Ceriteranya demikian. Sejenak setelah meninggalkan terminal
Seutui di Banda Aceh, sopir memasang film Inem Pelayan Sexy.
Begitu memasuki Indrapuri di KM 24, sopir -- sambil mengaut
penumpang di pinggir jalan -- memutar balik si Inem dari mula
lagi. Penumpang yang lama, kesal. Protes penumpang tak
dihiraukan.
Ketika meninggalkan Bireuen (KM 212) sepotong Inem yang belum
rampung itu dipenggal paksa. Diganti film Sgt. Pepper Lonely
Heart Club Band. Film musik ini untung saja dapat mengobati
kedongkolan sementara penumpang. Namun, para penumpang sedang
asyik nonton si Sgt. Pepper ini, Melati nomor 12 berpapasan
dengan bis Melati lainnya. Udin, sang sopir dari nomor 12
memberhentikan bisnya di tengah jalan. Dia turun dan
bercakap-cakap dengan teman seprofesi.
Tak berapa lama, Udin naik ke bisnya, dan trek, video dipenggal
lagi dan Sgt. Pepper berpindah ke Melati yang lain. Film yang
diputar di Melati 12 kini: Miss Universe. Karuan saja banyak
penumpang yang mengajukan protes keras di tengah malam tersebut.

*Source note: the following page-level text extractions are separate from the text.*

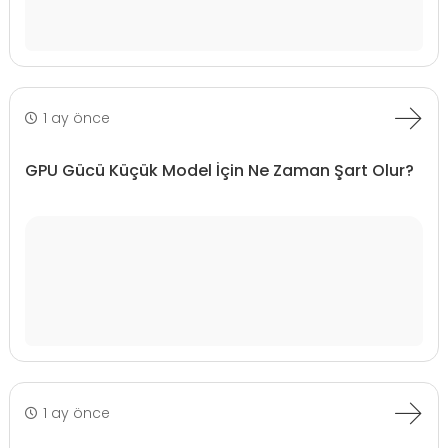
1 ay önce
GPU Gücü Küçük Model İçin Ne Zaman Şart Olur?
1 ay önce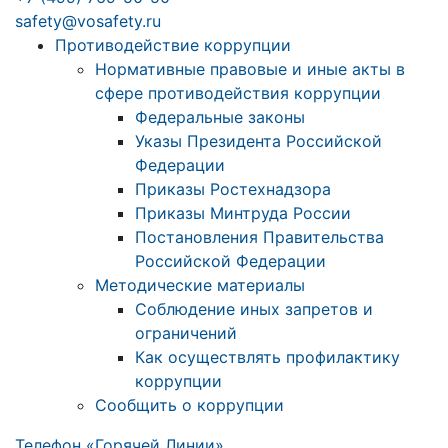
safety@vosafety.ru
Противодействие коррупции
Нормативные правовые и иные акты в
сфере противодействия коррупции
Федеральные законы
Указы Президента Российской
Федерации
Приказы Ростехнадзора
Приказы Минтруда России
Постановления Правительства
Российской Федерации
Методические материалы
Соблюдение иных запретов и
ограничений
Как осуществлять профилактику
коррупции
Сообщить о коррупции
Телефон «Горячей Линии»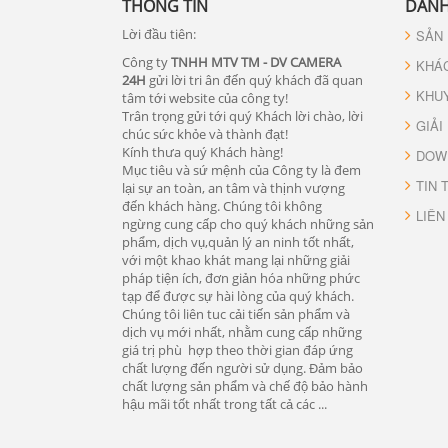
THÔNG TIN
DANH
Lời đầu tiên:
SẢN
Công ty
TNHH MTV TM - DV CAMERA
KHÁ
24H
gửi lời tri ân đến quý khách đã quan
KHU
tâm tới website của công ty!
Trân trọng gửi tới quý Khách lời chào, lời
GIẢI
chúc sức khỏe và thành đạt!
Kính thưa quý Khách hàng!
DOW
Mục tiêu và sứ mệnh của Công ty là đem
TIN 
lại sự an toàn, an tâm và thịnh vượng
đến khách hàng. Chúng tôi không
LIÊN
ngừng cung cấp cho quý khách những sản
phẩm, dịch vụ,quản lý an ninh tốt nhất,
với một khao khát mang lại những giải
pháp tiện ích, đơn giản hóa những phức
tạp để được sự hài lòng của quý khách.
Chúng tôi liên tuc cải tiến sản phẩm và
dịch vụ mới nhất, nhằm cung cấp những
giá trị phù hợp theo thời gian đáp ứng
chất lượng đến người sử dụng. Đảm bảo
chất lượng sản phẩm và chế độ bảo hành
hậu mãi tốt nhất trong tất cả các ...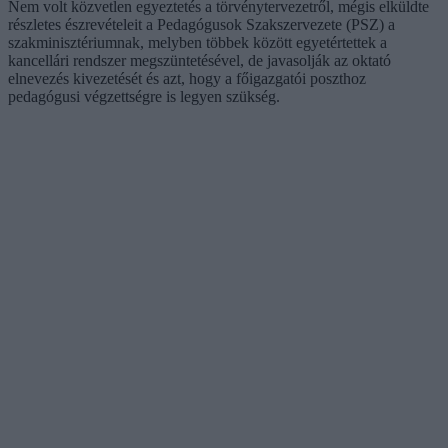
Nem volt közvetlen egyeztetés a törvénytervezetről, mégis elküldte
részletes észrevételeit a Pedagógusok Szakszervezete (PSZ) a
szakminisztériumnak, melyben többek között egyetértettek a
kancellári rendszer megszüntetésével, de javasolják az oktató
elnevezés kivezetését és azt, hogy a főigazgatói poszthoz
pedagógusi végzettségre is legyen szükség.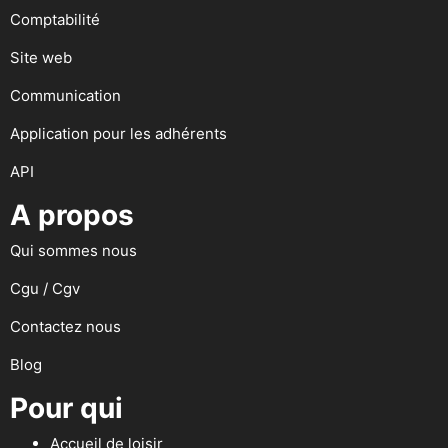
Comptabilité
Site web
Communication
Application pour les adhérents
API
A propos
Qui sommes nous
Cgu / Cgv
Contactez nous
Blog
Pour qui
Accueil de loisir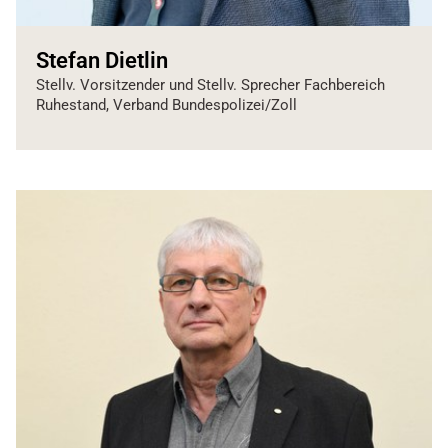
Stefan Dietlin
Stellv. Vorsitzender und Stellv. Sprecher Fachbereich
Ruhestand, Verband Bundespolizei/Zoll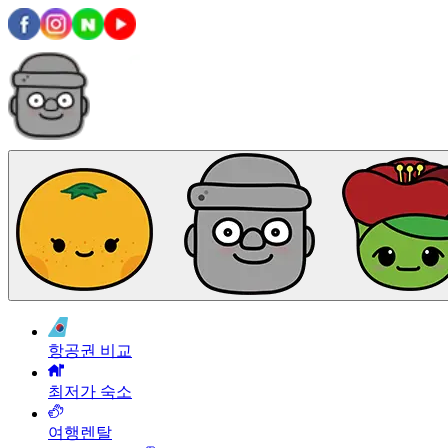
항공권 비교
최저가 숙소
여행렌탈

Dengan sengit pula Udin menjawab: "Daripada nonton orang
gondrong yang musiknya nggak ngerti, lebih bagus nonton paha."
Di tengah lomba kemewahan untuk penumpang, bagaimana nasib para
awak bis itu sendiri? ATS memberi gaji Rp 23 ribu untuk sopir
utama, Rp 18 ribu untuk sopir cadangan dan Rp 14 ribu untuk
kenek. Ini gaji satu trip pulang pergi. Setiap sopir, dan
cadangan maupun kenek bertugas tujuh trip dalam sebulan.
Melati menggaji Rp 20 ribu, Rp 17,5 ribu dan Rp 10 ribu. Kurnia
menggaji Rp 17,5 ribu, Rp 13 ribu dan Rp 7,5 ribu. Sedangkan
PMTOH Rp 20 ribu, Rp 15 ribu dan Rp 10 ribu.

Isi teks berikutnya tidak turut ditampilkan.